> _Data listing_:
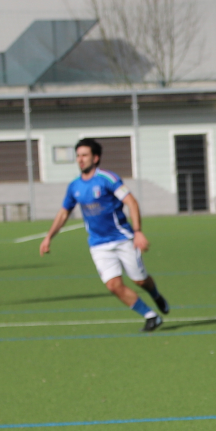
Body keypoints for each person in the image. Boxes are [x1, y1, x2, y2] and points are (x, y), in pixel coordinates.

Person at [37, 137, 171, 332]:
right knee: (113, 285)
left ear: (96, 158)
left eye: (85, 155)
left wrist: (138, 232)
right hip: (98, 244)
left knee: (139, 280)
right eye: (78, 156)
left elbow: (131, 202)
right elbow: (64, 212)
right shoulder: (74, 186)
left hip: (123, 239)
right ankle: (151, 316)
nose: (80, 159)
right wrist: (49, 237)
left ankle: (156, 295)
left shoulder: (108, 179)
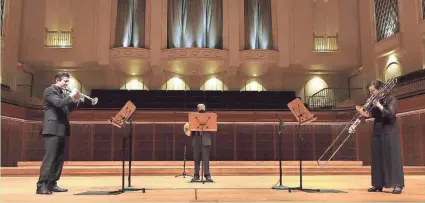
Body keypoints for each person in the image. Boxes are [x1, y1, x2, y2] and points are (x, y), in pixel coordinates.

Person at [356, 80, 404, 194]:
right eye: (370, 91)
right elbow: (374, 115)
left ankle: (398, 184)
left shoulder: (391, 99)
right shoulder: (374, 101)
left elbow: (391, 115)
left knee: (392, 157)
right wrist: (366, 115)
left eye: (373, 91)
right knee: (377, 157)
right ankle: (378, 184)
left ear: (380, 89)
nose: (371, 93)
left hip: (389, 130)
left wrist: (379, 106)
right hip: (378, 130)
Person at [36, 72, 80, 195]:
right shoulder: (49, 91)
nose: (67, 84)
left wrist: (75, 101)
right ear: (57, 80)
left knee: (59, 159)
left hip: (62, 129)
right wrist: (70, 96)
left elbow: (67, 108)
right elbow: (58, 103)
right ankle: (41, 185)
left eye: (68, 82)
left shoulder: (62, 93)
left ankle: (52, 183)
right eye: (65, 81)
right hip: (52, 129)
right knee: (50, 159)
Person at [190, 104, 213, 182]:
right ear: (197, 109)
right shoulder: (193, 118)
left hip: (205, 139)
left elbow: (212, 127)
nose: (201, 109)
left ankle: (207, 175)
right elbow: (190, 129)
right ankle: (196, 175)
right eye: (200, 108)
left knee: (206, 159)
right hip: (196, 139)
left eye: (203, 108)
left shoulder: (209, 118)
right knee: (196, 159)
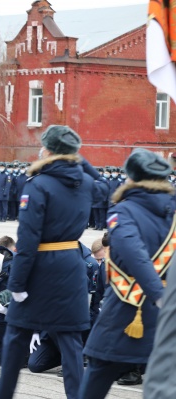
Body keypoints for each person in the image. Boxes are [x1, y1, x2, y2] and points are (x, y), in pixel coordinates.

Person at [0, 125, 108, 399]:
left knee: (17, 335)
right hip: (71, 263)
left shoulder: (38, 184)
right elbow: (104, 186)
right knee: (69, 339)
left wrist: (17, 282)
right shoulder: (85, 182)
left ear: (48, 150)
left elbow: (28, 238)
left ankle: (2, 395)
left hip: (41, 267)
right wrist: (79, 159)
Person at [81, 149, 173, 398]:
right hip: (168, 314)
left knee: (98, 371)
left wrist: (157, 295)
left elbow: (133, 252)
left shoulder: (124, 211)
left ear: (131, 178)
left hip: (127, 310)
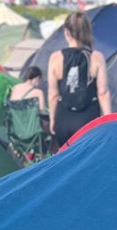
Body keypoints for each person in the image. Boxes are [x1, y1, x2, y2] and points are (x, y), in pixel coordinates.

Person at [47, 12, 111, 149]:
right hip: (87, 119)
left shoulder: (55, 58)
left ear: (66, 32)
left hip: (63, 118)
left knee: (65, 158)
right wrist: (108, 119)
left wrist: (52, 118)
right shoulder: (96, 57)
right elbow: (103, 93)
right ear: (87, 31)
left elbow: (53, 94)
* * *
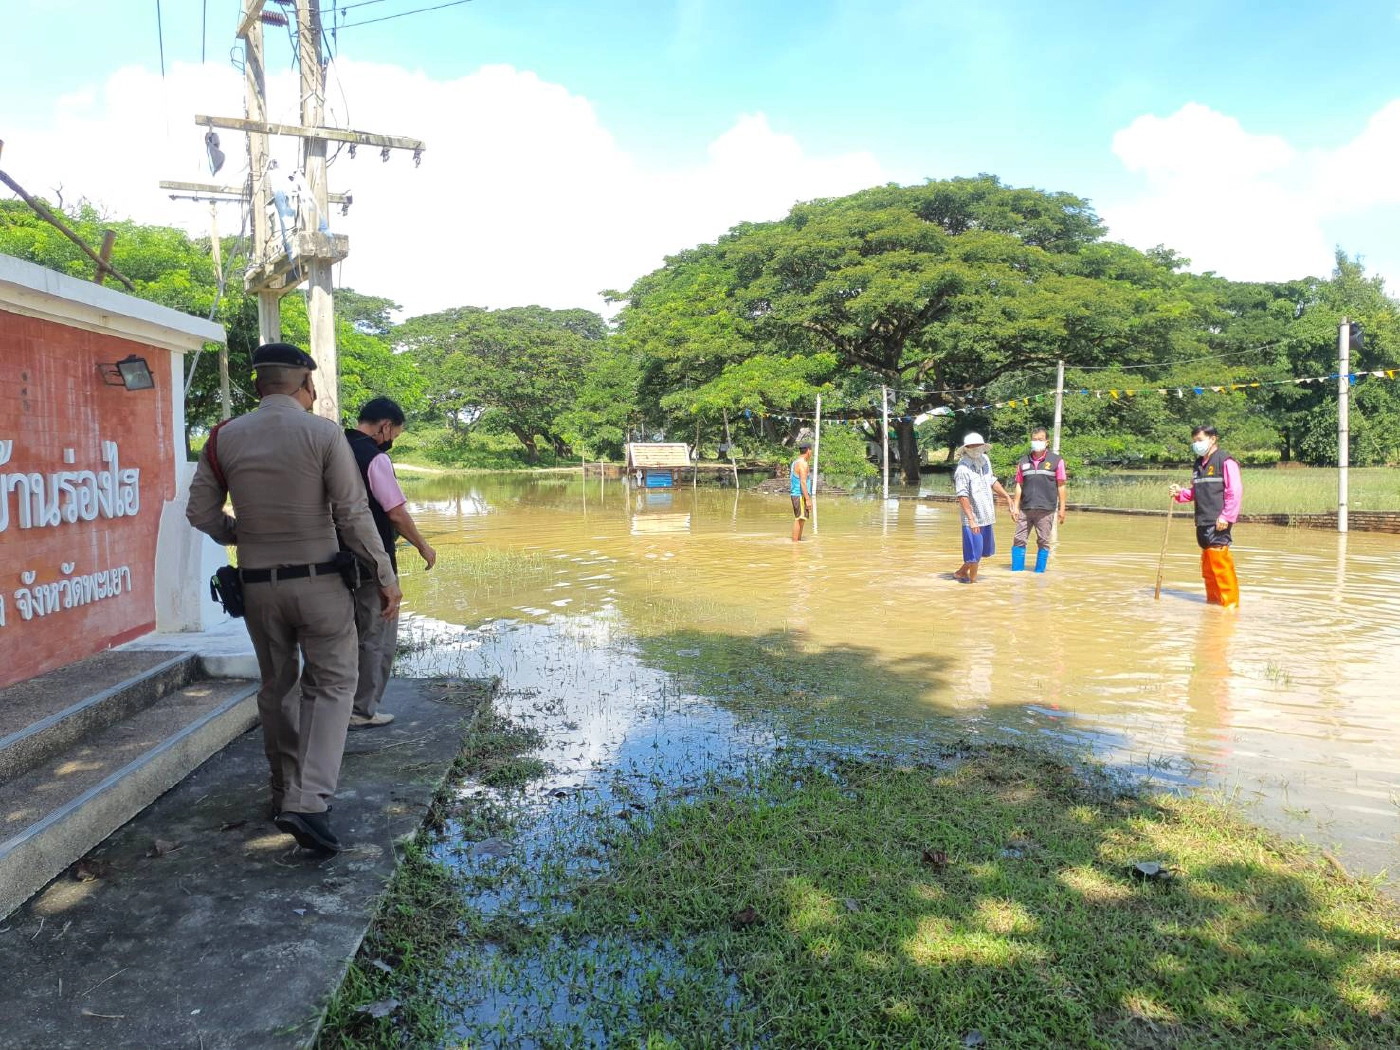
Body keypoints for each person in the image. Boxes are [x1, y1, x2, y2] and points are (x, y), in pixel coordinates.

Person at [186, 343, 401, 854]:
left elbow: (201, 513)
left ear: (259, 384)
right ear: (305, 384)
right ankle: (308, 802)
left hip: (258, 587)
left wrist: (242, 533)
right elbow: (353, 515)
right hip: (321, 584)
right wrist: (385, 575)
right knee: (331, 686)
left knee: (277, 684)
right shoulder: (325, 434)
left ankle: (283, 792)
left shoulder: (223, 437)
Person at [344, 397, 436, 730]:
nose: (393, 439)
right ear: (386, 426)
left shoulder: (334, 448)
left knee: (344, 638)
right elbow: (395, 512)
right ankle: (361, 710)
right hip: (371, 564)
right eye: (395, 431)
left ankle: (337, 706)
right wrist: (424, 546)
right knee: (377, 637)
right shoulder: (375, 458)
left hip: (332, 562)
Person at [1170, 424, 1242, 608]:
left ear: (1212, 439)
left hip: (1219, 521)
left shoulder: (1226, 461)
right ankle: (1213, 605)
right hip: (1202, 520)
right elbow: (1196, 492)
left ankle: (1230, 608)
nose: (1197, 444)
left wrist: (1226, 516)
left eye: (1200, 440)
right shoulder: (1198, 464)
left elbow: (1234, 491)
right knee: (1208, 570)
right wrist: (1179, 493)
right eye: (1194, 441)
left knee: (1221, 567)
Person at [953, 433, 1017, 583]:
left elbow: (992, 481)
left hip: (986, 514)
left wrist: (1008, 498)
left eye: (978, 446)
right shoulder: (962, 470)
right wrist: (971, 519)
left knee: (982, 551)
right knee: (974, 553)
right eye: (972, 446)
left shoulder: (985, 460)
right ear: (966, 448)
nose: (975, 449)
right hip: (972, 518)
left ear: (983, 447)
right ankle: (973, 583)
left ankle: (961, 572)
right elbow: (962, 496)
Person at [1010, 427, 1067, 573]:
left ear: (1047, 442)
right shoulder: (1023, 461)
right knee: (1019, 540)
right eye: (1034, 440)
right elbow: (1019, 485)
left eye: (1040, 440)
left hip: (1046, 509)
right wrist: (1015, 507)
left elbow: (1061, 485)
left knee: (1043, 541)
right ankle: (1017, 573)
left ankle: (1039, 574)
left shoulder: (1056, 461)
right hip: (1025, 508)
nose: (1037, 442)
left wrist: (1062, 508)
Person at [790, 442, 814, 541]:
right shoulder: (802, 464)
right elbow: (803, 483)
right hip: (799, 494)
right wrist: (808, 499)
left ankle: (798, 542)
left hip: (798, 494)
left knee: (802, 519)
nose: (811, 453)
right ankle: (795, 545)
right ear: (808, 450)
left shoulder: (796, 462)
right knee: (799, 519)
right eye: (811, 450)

> _What you have to do_:
Nothing but the lines above from the one containing "right ear: (386, 426)" through the one containing "left elbow: (1234, 491)" should appear in the answer, each repeated exactly.

> _Solution for this problem_:
right ear: (386, 426)
left shoulder: (334, 448)
left knee: (344, 638)
right elbow: (395, 512)
right ankle: (361, 710)
right hip: (371, 564)
right eye: (395, 431)
left ankle: (337, 706)
right wrist: (424, 546)
right knee: (377, 637)
right shoulder: (375, 458)
left hip: (332, 562)
Person at [1170, 424, 1242, 608]:
left ear: (1212, 439)
left hip: (1219, 521)
left shoulder: (1226, 461)
right ankle: (1213, 605)
right hip: (1202, 520)
right elbow: (1196, 492)
left ankle: (1230, 608)
nose: (1197, 444)
left wrist: (1226, 516)
left eye: (1200, 440)
right shoulder: (1198, 464)
left elbow: (1234, 491)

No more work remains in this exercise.